Few businesses dominate the technology sector, their dominance resulting from both direct and indirect network effects. These businesses usually possess access to clean data that allows them to develop intelligent algorithms.
Strong capital bases enable these firms to expand into new, typically adjacent markets. Their economies of scale and scope, coupled with high barriers of entry, help limit contestability in these new ventures.
Innovation
Big Tech companies typically command dominance in digital sectors through a combination of market success, network effects and economies of scope and scale. Their market control creates significant obstacles to entry for smaller businesses and startups looking to compete.
Amazon’s dominance can have far-reaching ramifications on consumer choices. For example, its e-commerce business may force smaller online retailers to adopt Amazon-branded solutions or decrease investments into technologies such as Augmented Reality (AR) or Machine Learning (ML).
Tech giants’ huge profits and positive growth forecasts may cause investors to reinvest capital directly into these firms, thus restricting start-up innovation potential.

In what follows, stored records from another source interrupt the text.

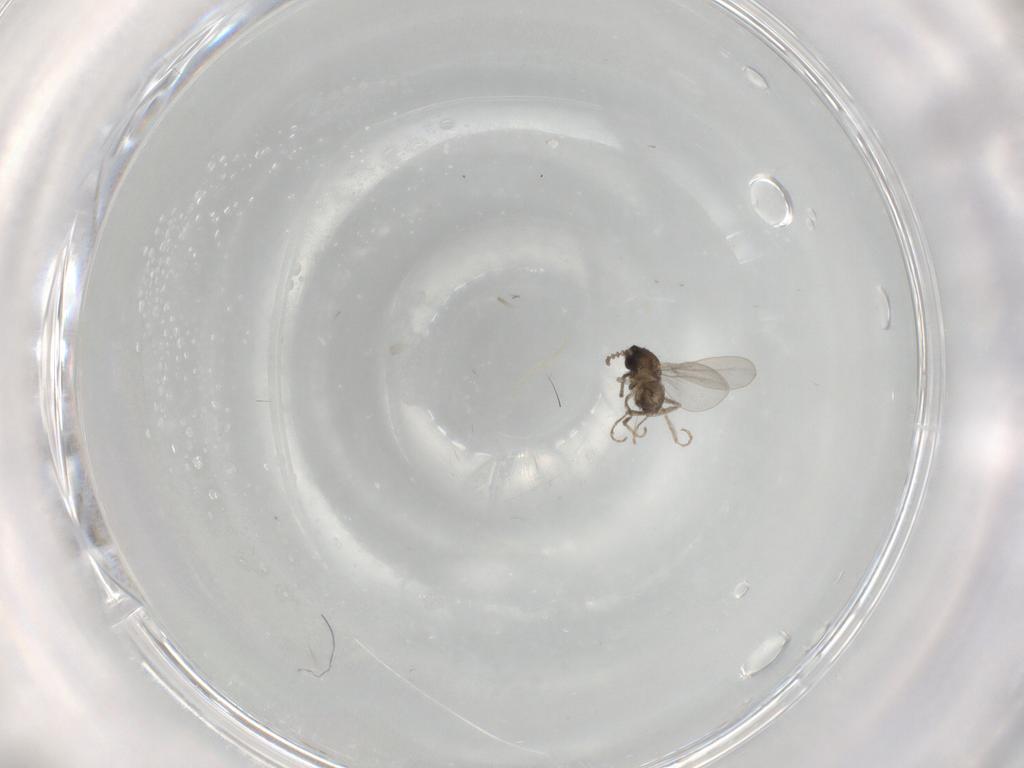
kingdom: Animalia
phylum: Arthropoda
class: Insecta
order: Diptera
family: Cecidomyiidae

Furthermore, their acquisition inclinations could reduce entrepreneurial activity in favour of creating products for their own platforms – thus jeopardizing innovation across much of the global economy.
Market Power
Technology giants have expanded their market dominance and wealth into critical sectors such as health care and finance, yet their business models can raise serious antitrust concerns due to reduced contestability of rapidly changing digital markets. This can include locking-in effects for customers, bundling deals or restricting competition via barriers to entry.
These forms of market power can lead to increasing polarization between firms and widening wealth inequalities despite strong overall economic growth. Furthermore, value transfers via intellectual rents paid out by tech giants for use of but not ownership of digital technologies evade existing regulatory frameworks.

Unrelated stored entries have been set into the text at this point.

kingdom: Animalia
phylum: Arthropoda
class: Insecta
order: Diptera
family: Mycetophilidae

New IMF research indicates that certain indicators of market power–including markups of prices above marginal cost–have increased substantially across advanced economies over the past decade, perhaps reflecting faster technology-enabled productivity growth among dominant firms, or possibly reflecting welfare-reducing secular trends such as rising inequality. These findings reinforce the need for stronger competition policy approaches to control growing market concentration.
Competition
Big Tech companies have amassed massive customer and consumer bases, as well as significant market shares across multiple sectors. Their dominance is attributable to innovation, wealth accumulation and strategic acquisitions.

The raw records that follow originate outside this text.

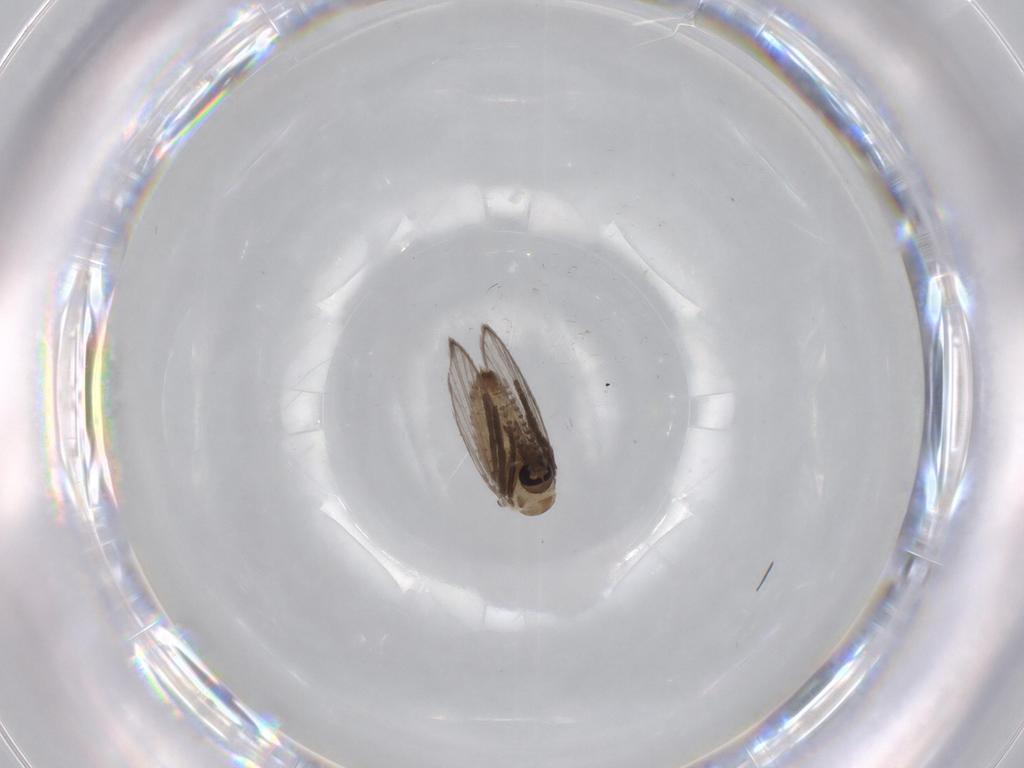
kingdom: Animalia
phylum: Arthropoda
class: Insecta
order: Diptera
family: Psychodidae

Big Five firms’ core businesses often feature steep growth trajectories and high barriers to entry, providing them with ample opportunity for diversification into adjacent markets – for instance Google, Amazon and Apple have expanded into cloud computing, online advertising and AI/robotics as a result of these advantages.
Network economies, economies of scale and economies of scope lead to highly concentrated market structures which limit contestability in fast-changing digital markets. Big firms’ large data dominance enables them to identify consumer trends and business disruptions before smaller competitors even realize what is going on – this gives them an unfair competitive advantage over smaller firms and inhibits innovation.
Regulatory Environment
As technologies created by these firms evolve rapidly, their regulation can present unique challenges. For instance, when entering financial markets via buy-now-pay-later services or digital wallets it can be hard to establish their true impact and the nature of competition they pose.
At a time when technology drives global markets, the world’s top tech companies deserve close inspection. Their successes have contributed to an economy where 10 percent of companies generate 80 percent of profits.
Public outrage over issues like data breaches and privacy concerns has not resulted in permanent changes to how Big Tech companies are regulated; even if that were the case, however, any proposed approach may or may not work given how lawmakers respond to incentives and pressures like money from Big Tech being funneled into their reelection campaigns.